This is the first in a series—part of an ongoing RD initiative focused on the changing face of American Christianities—that will take a stage-dive into the crowded field of religion and popular music. “The Accidental Worshiper” will consider the experiences of both artists and fans as they re-imagine their relationship to church, to religious community, and to the culture of the coliseum (or to the festival, or the coffeehouse, or…).
Here, Tripp Hudgins lays out the issues and asks some of the questions that will guide this exploration.
We welcome your stories.
– The Eds
I’m not quite sure when I first read about this kind of concert-going experience, but somewhere along the line some Christian fans started referring to rock concerts as if they were religious experiences, as if going to the coliseum to hear your favorite band was like going to a cathedral for worship.
In this analogy, concert-going becomes pilgrimage, and dance (and even drugs) become spiritual practice.
Indeed, as the author of Revelation writes, the smoke of the incense, with the prayers of the saints, rose before God from the hand of the angel…or something like that.
I don’t mean to be flip, but I do want to address this phenomenon with some humor. Religious people can be very protective of their rites—and rites, no matter how informal, embody theology.
To compare twirling Deadheads with genuflecting Catholics might seem odd, but for the sake of this exploration let’s hold them together.
It is clear that many in my generation are clamoring for a kind of religious experience that they simply do not find in Christian contexts, not even at Willow Creek, Saddleback, or Hillsong, though they sometimes come close.
Perhaps the most successful music program was at Mars Hill in Seattle. In her essay “Heaven, Hell, and Hipsters” from Ecclesial Practices ethnomusicologist Maren Haynes writes of their well-wrought strategy of borrowing from Seattle’s burgeoning music scene.

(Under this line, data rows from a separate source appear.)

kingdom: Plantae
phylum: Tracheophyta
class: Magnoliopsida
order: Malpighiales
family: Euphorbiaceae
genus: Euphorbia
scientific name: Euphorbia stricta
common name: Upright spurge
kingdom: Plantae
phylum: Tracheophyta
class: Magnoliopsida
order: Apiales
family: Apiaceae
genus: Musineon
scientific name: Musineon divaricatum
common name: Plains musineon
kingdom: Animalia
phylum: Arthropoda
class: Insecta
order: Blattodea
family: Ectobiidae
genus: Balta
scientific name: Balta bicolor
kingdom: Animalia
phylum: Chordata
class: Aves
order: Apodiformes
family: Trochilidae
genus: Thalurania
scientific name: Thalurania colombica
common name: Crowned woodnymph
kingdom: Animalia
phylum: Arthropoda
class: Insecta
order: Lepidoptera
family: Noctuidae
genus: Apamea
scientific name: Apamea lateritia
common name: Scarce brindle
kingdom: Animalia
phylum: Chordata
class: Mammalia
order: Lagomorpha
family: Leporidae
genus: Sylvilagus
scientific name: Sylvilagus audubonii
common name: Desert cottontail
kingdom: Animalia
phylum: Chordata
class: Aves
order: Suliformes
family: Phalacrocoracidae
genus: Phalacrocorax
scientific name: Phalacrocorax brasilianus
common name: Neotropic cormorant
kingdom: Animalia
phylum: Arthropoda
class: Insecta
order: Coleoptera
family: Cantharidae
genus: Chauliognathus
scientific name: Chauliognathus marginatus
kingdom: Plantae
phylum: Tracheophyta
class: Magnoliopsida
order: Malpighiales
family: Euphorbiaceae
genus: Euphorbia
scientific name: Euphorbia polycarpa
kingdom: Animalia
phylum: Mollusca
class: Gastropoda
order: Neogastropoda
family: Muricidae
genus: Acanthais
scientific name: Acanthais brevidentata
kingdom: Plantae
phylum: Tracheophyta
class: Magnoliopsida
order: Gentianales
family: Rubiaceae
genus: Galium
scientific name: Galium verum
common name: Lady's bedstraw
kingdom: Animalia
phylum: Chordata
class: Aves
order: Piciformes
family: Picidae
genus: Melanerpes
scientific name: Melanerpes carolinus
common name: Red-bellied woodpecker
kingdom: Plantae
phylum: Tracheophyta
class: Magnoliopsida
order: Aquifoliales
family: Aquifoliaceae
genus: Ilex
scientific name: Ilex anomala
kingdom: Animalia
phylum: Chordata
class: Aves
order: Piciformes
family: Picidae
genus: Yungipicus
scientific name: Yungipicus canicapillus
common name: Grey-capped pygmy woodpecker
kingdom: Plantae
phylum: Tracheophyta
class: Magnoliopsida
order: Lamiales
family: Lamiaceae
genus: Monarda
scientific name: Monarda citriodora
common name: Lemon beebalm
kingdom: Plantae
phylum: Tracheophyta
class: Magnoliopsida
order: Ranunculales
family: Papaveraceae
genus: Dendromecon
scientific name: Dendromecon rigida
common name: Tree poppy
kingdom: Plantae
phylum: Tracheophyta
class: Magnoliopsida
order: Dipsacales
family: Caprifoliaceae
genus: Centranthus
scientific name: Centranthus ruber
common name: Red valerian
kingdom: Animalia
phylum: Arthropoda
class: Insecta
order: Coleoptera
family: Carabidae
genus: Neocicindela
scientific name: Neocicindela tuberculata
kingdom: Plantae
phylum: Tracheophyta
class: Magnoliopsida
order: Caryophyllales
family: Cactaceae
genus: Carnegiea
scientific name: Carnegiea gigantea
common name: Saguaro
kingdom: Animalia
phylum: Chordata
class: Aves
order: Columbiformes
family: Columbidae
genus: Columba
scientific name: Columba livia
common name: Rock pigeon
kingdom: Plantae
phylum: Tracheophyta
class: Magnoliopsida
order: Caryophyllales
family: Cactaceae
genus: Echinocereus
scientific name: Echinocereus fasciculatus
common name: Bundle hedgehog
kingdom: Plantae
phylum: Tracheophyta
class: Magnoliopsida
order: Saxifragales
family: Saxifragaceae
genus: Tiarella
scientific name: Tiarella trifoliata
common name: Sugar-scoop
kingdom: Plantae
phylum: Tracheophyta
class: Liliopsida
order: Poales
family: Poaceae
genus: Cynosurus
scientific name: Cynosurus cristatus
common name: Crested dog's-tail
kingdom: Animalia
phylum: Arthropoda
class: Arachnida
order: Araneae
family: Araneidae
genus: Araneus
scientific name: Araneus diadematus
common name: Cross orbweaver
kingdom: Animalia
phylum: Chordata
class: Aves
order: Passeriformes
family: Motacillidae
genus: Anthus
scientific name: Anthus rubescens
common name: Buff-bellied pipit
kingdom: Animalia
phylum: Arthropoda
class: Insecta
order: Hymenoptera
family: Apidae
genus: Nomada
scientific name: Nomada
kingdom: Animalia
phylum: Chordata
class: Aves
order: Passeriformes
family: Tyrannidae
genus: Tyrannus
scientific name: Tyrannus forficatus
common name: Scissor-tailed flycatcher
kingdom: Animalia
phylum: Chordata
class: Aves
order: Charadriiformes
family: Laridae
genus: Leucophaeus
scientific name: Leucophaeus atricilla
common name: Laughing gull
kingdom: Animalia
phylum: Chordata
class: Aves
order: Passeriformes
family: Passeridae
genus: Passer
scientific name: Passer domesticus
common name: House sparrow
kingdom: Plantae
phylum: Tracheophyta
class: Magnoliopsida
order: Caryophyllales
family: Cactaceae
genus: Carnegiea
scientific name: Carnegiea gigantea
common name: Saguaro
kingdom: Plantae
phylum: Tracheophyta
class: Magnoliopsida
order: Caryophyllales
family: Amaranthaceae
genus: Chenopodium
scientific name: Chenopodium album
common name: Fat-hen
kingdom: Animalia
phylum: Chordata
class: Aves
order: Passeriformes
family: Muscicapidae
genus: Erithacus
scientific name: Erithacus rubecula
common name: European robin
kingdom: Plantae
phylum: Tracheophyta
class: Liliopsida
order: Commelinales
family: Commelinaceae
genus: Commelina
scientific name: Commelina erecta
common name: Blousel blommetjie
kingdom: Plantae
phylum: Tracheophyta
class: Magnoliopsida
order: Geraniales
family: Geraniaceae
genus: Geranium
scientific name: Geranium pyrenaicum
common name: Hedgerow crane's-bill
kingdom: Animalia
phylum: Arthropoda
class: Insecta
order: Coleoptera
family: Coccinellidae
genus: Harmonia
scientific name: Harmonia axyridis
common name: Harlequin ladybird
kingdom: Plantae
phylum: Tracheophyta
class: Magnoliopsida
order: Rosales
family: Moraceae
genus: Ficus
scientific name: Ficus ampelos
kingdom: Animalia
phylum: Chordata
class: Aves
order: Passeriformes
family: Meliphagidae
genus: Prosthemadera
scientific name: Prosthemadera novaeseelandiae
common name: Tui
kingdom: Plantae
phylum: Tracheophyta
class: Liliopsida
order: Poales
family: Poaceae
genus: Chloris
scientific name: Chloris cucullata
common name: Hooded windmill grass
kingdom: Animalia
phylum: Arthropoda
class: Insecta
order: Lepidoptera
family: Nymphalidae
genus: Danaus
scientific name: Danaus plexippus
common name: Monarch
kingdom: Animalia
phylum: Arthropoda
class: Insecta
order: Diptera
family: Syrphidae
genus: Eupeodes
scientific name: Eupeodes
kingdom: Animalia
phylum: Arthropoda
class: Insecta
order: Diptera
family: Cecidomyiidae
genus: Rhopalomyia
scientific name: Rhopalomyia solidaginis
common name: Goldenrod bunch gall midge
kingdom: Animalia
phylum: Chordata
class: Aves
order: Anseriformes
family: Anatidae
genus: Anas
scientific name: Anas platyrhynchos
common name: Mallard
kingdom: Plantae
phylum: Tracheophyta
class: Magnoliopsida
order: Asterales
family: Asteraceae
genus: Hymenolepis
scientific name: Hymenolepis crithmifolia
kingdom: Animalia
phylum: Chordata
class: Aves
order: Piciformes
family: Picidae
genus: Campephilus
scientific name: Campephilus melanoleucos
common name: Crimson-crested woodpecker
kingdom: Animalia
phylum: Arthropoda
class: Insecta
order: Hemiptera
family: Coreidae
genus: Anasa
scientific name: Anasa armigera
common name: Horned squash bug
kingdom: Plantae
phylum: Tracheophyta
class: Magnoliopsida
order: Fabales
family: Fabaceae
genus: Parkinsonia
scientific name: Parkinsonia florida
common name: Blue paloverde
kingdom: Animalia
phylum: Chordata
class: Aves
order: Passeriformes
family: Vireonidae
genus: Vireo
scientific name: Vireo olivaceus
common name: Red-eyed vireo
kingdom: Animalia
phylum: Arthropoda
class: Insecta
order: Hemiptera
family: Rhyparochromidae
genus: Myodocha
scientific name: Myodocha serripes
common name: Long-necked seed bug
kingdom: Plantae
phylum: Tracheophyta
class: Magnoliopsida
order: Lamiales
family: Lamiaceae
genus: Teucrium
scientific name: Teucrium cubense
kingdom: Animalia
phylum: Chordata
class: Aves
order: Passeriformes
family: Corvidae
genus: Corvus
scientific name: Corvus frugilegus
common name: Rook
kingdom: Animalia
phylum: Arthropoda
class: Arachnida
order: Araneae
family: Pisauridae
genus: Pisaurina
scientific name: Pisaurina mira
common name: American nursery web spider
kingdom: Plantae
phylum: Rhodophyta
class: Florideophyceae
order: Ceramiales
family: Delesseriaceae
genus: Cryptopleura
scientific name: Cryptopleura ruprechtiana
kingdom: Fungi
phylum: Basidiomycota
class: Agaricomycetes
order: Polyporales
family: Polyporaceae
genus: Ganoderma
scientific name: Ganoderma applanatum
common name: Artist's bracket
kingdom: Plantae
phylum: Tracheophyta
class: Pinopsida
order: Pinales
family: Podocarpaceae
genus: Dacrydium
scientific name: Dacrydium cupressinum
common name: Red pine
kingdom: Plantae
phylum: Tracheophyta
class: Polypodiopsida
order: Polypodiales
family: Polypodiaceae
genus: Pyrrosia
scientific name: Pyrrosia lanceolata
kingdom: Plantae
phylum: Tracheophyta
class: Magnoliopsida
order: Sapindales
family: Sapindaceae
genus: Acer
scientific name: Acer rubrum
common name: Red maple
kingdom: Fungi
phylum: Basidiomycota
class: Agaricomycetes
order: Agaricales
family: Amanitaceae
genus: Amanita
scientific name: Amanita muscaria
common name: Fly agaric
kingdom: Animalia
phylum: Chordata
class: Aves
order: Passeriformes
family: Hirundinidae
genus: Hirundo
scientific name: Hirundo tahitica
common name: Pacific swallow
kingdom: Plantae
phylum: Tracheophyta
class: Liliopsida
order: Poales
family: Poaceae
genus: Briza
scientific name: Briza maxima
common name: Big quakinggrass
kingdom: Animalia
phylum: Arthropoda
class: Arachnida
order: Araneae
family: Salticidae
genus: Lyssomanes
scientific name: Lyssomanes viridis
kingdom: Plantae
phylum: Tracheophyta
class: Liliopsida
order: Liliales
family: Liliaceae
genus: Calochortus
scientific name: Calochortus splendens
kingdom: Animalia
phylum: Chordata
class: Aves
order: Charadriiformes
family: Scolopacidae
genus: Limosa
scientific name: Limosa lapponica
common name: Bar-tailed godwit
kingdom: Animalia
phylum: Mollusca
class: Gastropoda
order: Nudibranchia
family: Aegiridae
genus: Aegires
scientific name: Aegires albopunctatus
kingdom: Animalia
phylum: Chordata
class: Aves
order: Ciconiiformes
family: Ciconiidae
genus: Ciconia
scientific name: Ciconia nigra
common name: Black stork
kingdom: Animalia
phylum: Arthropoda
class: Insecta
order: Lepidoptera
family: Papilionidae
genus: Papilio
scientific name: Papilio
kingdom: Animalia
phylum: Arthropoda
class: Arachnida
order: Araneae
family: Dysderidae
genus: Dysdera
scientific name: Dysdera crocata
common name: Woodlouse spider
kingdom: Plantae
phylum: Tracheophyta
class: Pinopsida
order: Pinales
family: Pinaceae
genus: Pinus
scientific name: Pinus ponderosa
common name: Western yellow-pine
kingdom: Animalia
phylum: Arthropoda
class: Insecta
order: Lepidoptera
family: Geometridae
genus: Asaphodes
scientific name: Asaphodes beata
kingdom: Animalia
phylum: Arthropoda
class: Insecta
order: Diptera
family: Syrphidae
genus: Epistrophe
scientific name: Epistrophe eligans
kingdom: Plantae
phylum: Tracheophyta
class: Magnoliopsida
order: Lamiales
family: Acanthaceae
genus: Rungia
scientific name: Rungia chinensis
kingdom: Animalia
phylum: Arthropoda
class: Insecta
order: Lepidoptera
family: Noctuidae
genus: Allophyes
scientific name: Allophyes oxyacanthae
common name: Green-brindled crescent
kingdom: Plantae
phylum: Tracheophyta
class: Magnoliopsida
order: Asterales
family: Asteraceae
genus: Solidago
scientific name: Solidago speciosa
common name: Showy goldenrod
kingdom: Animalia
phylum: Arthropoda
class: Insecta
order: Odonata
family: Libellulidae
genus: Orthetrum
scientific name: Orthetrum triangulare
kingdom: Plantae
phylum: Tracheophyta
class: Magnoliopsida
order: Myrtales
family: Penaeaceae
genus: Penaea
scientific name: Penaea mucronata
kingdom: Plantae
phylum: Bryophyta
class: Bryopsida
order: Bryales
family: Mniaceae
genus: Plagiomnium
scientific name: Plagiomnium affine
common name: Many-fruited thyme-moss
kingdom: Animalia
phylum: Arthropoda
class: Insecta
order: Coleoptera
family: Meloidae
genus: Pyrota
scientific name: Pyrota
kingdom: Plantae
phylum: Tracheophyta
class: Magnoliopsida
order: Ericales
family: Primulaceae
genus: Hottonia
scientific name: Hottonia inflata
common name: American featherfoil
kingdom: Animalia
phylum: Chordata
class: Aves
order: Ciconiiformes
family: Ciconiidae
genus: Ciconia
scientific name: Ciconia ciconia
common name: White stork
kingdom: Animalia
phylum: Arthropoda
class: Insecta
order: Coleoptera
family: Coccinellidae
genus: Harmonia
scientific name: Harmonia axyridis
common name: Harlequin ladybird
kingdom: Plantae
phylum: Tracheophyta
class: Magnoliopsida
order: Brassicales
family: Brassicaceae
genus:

“Rather than trying to promote a foreign ritual mechanism,” Haynes says, “Mars Hill’s worship directors reinterpret the ritual environment of a concert, packaging it instead as a sacred experience.”
The fine line between concert and worship can be explored from either side of such a divide.
Of course, it is important to note that Mars Hills’ evangelical strategy was sleuthed out and, after various scandals, the church has been dismantled and its pastor sent to find work elsewhere. This raises questions about the sincerity of purpose that cannot be ignored.
I would argue that some of the best theology right now is being done by ethnomusicologists. Haynes’ feminist critique of Mars Hill is absolutely inspired and inspiring. Navigating the fine line reflects a certain theological or ethical stance as well.
It’s an ambiguous set of practices. One does not simply borrow. One reflects one’s theological or ethical convictions in the process.
In Secular Music and Sacred Theology, Christian Scharen writes of philosopher Charles Taylor’s notion of “the festive” and how this aspect of religious life has been swept away in American religious life. Protestant ritual sensibilities, according to Taylor, govern most religious expression in our culture—which leaves people to find alternative locales to experience “the festival.”
Scharen points us to rock concerts.
Is this what is at work? Is this why rock concerts “feel like church should feel?”
We can bring our affections to bear. We can listen with the heart and the mind simultaneously. Our desires are re-framed. Candor is offered. Devotion is a full-out activity with others led by people who have a confessional musical posture.
Joy. Grief. Shame. Jubilation. That it blends the so-called secular and sacred is what makes it typical of our time (and others, but that is not important here).
Perhaps this is what makes some of us “accidental worshipers.” Our iconoclastic religiosity has sent us clamoring for symbols and “experience” elsewhere. And when we cannot find it in church we go to the place where we are fed: the coliseum. The irony here is painful.
Something happens in these gatherings. Ritual theorists have various ways to try to explain it. One such concept, is “communitas.” Victor Turner is famous for popularizing it. Simply, it’s the feeling of togetherness people experience in a ritual performance.
But what makes it interesting is that it assumes a kind of structurelessness. There is an egalitarian sensibility here. To put it another way, when a performer is skilled at making people feel like they are in an intimate place with 65,000 of their best friends, one could call that feeling “communitas.”
Some Christians use the term “fellowship.” A lot of folk call it “authentic community.”
I think it’s important here to keep the language academic…just for a few seconds longer. The reason is simple: we bring our own theological sensibilities to any concert. We say it feels like church. Others, who don’t believe in Jesus, may also be experiencing a moment of some kind but would not equate it with “church” so to speak.
The religious jargon is important but so too are the particularities of the individual concert goers. Standing next to the person who is having church at the U2 concert is a person who is also deeply moved but would rather not call it church.
Are they experiencing the same thing? Yes and no.
But this is what makes these particular symbols we call concerts so powerful. In one of his more epic interviews, Dave Grohl put it this way,
“That’s one of the great things about music. You can sing a song to 85,000 people and they’ll sing it back for 85,000 different reasons.”